Penabrak: “Berapa harus saya bayar?”
Ah, di kepalanya sudah tertanam semua perkara selesai dengan uang.
(Batin). Kebetulan saya sedang butuh uang, urgent. “Ambil saja, Pak,” ujar orang muda yang kebetulan lewat (Dua jenis godaan, dari dalam dan dari luar).
Godaan itu nyata. Muncul saat ada yang mendesak, tampil masuk akal, wajar, dan ada peluang.

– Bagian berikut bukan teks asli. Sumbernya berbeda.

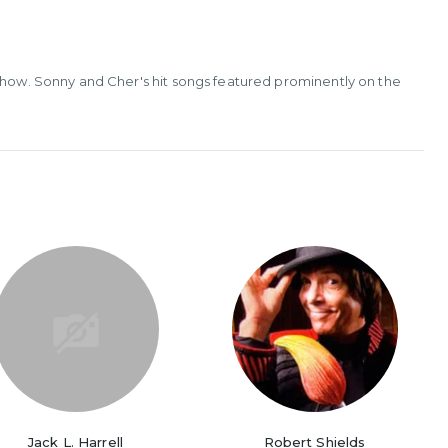
 show. Sonny and Cher's hit songs featured prominently on the
Jack L. Harrell
Robert Shields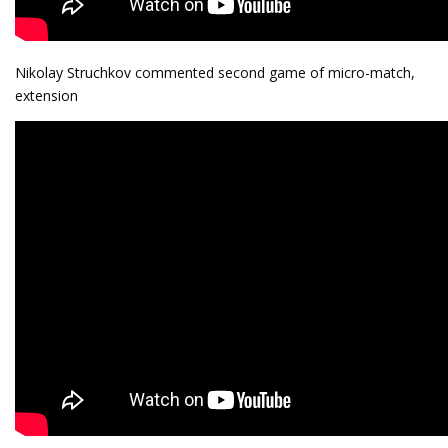
Nikolay Struchkov commented second game of micro-match,
extension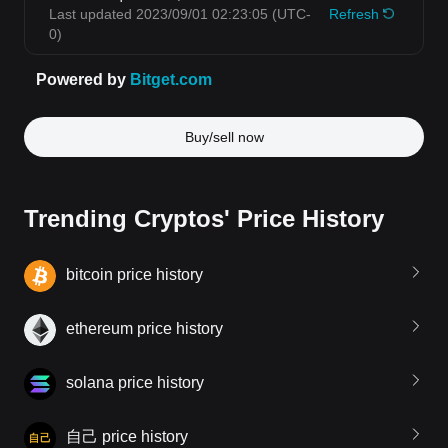
Buy/sell now
Trending Cryptos' Price History
bitcoin price history
ethereum price history
solana price history
自己 price history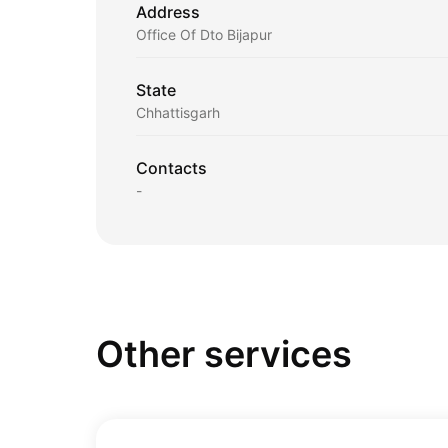
Address
Office Of Dto Bijapur
State
Chhattisgarh
Contacts
-
Other services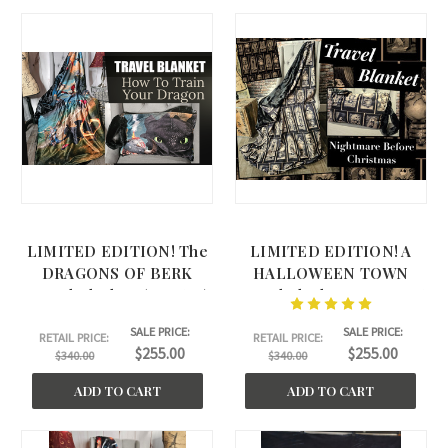
LIMITED EDITION! The
LIMITED EDITION! A
DRAGONS OF BERK
HALLOWEEN TOWN
Travel Blanket. (45"x60")
Travel Blanket. NEW 2026
(44"x60")
SALE PRICE:
SALE PRICE:
RETAIL PRICE:
RETAIL PRICE:
$255.00
$255.00
$340.00
$340.00
ADD TO CART
ADD TO CART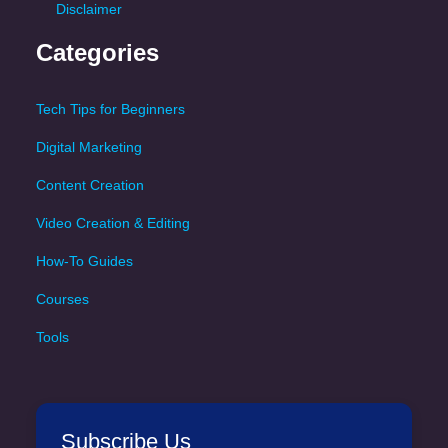
Disclaimer
Categories
Tech Tips for Beginners
Digital Marketing
Content Creation
Video Creation & Editing
How-To Guides
Courses
Tools
Subscribe Us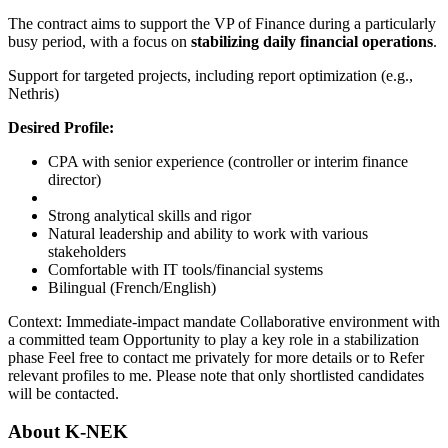
The contract aims to support the VP of Finance during a particularly
busy period, with a focus on
stabilizing daily financial operations
.
Support for targeted projects, including report optimization (e.g.,
Nethris)
Desired Profile:
CPA with senior experience (controller or interim finance
director)
Strong analytical skills and rigor
Natural leadership and ability to work with various
stakeholders
Comfortable with IT tools/financial systems
Bilingual (French/English)
Context: Immediate-impact mandate Collaborative environment with
a committed team Opportunity to play a key role in a stabilization
phase Feel free to contact me privately for more details or to Refer
relevant profiles to me. Please note that only shortlisted candidates
will be contacted.
About
K-NEK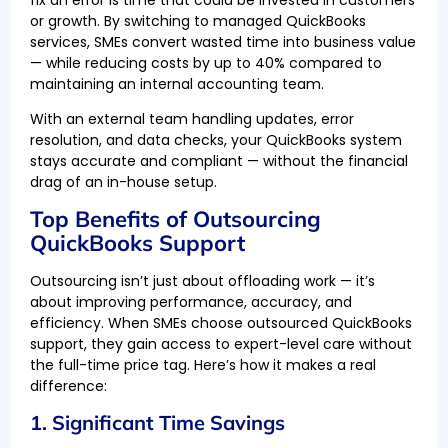
or growth. By switching to managed QuickBooks
services, SMEs convert wasted time into business value
— while reducing costs by up to 40% compared to
maintaining an internal accounting team.
With an external team handling updates, error
resolution, and data checks, your QuickBooks system
stays accurate and compliant — without the financial
drag of an in-house setup.
Top Benefits of Outsourcing
QuickBooks Support
Outsourcing isn’t just about offloading work — it’s
about improving performance, accuracy, and
efficiency. When SMEs choose outsourced QuickBooks
support, they gain access to expert-level care without
the full-time price tag. Here’s how it makes a real
difference:
1. Significant Time Savings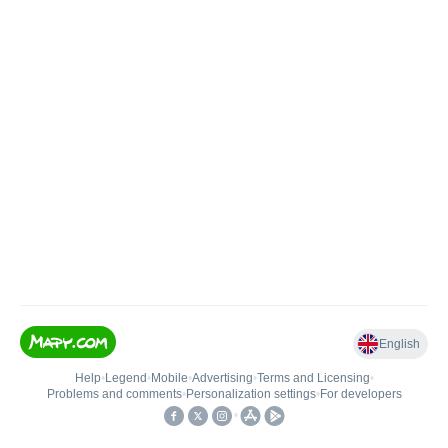
English
Help
•
Legend
•
Mobile
•
Advertising
•
Terms and Licensing
•
Problems and comments
•
Personalization settings
•
For developers
•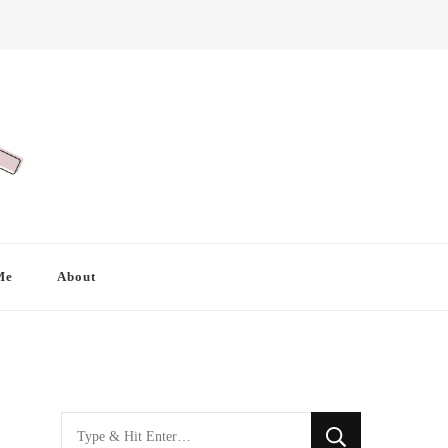
Me
About
Looking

Kuasa doa itu juga nyata. Di akhir doa pagiku selalu begini “libera me amalo,” bebaskanlah hari ini dari godaan. Maka tanpa ragu saya katakan: “Tidak usah!”saya salami penabrak itu, lalu pergi.
Janji Allah juga pasti nyata, membèntèngi: “Saudara-saudaraku, anggaplah sebagai suatu kebahagiaan, apabila kamu mendapat berbagai-bagai pencobaan, sebab kamu tahu, bahwa ujian terhadap imanmu itu menghasilkan ketekunan” (Yakobus 1: 2-3).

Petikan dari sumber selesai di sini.